Electric vehicles are the most-advanced sector. By 2024, ~20% of global new car sales were EVs (up from ~3% in 2020); China leads at ~30% of new sales, Europe at ~20%, the US at ~10%. Battery prices below $100/kWh — the threshold at which EVs reach price parity with ICE vehicles without subsidy — are now expected by 2026. Charging infrastructure, grid capacity, and battery supply chains are the deployment constraints; the technology is essentially done. Heavy transport (long-haul trucking, shipping, aviation) is harder. Trucks: battery-electric for short routes, hydrogen fuel cells or sustainable fuels for long. Ships: ammonia, methanol, or LNG transitions. Aviation: sustainable aviation fuels (SAF, often biofuels or synthetic) at modest scale; full electrification is restricted to short-haul. Industrial heat (steel, cement, glass, chemicals) requires temperatures of 1,000–1,500°C that electric heating can deliver in principle but at much higher cost than gas. Green hydrogen (electrolytic, from renewable electricity) is the most-discussed long-term solution; ~10 Mt/yr of hydrogen is produced globally as of 2024, but only ~1% is currently green. Carbon capture on existing industrial processes is the alternative path. Cement (~8% of global emissions; CO₂ from limestone calcination is unavoidable in the standard process) and steel (the direct reduced iron with hydrogen route is technically proven but expensive) are the hardest single sectors.

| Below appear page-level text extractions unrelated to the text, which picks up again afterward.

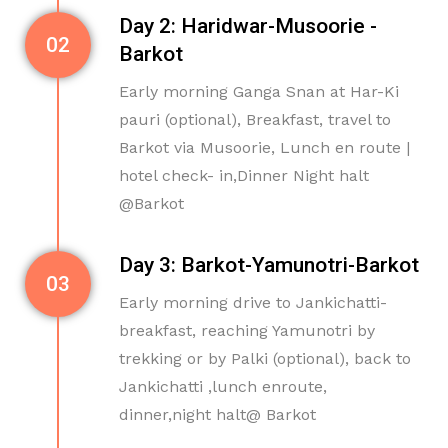
Day 2: Haridwar-Musoorie -
02
Barkot
Early morning Ganga Snan at Har-Ki
pauri (optional), Breakfast, travel to
Barkot via Musoorie, Lunch en route |
hotel check- in,Dinner Night halt
@Barkot
Day 3: Barkot-Yamunotri-Barkot
03
Early morning drive to Jankichatti-
breakfast, reaching Yamunotri by
trekking or by Palki (optional), back to
Jankichatti ,lunch enroute,
dinner,night halt@ Barkot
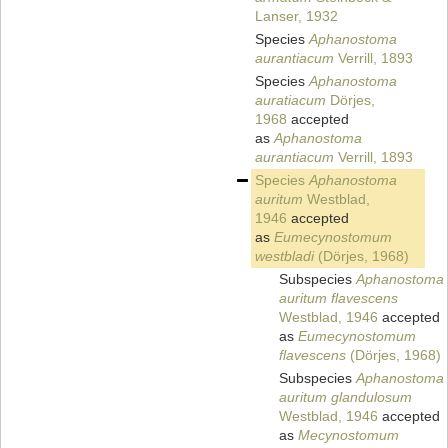
Lanser, 1932
Species
Aphanostoma
aurantiacum
Verrill, 1893
Species
Aphanostoma
auratiacum
Dörjes,
1968
accepted
as
Aphanostoma
aurantiacum
Verrill, 1893
Species
Aphanostoma
auritum
Westblad,
1946
accepted
as
Eumecynostomum
westbladi
(Dörjes, 1968)
Subspecies
Aphanostoma
auritum flavescens
Westblad, 1946
accepted
as
Eumecynostomum
flavescens
(Dörjes, 1968)
Subspecies
Aphanostoma
auritum glandulosum
Westblad, 1946
accepted
as
Mecynostomum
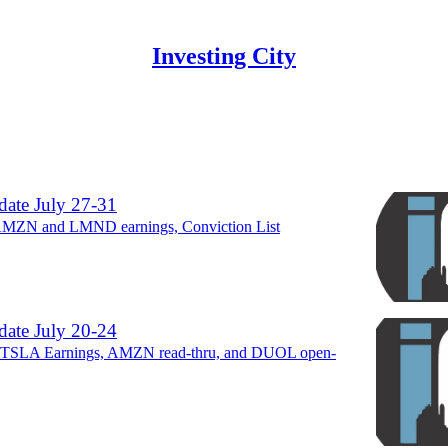
Investing City
Discussions
ate July 27-31
AMZN and LMND earnings, Conviction List
ate July 20-24
TSLA Earnings, AMZN read-thru, and DUOL open-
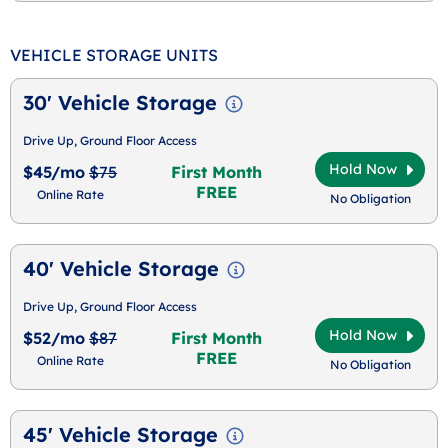
VEHICLE STORAGE UNITS
30' Vehicle Storage
Drive Up, Ground Floor Access
Hold Now
$45/mo
$75
First Month
FREE
Online Rate
No Obligation
40' Vehicle Storage
Drive Up, Ground Floor Access
Hold Now
$52/mo
$87
First Month
FREE
Online Rate
No Obligation
45' Vehicle Storage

Hydrogen is nascent: industrial-scale electrolyzers are being deployed but cost-competitiveness depends on cheap renewable electricity and high carbon prices that don't yet exist in most markets. Steel — HYBRIT in Sweden, H2 Green Steel in Sweden, ArcelorMittal trials elsewhere — is in early commercial pilot. Cement — Heidelberg, Holcim, Sublime Systems — is exploring multiple chemistries. Sustainable aviation fuel production is at <1% of jet fuel demand. The Inflation Reduction Act (US 2022) and the EU's Carbon Border Adjustment Mechanism (2023) are the largest policy interventions specifically targeting hard-to-abate sectors. The honest assessment is that transport is on track and industry is not; the post-2030 emissions story depends substantially on how fast industrial pathways scale.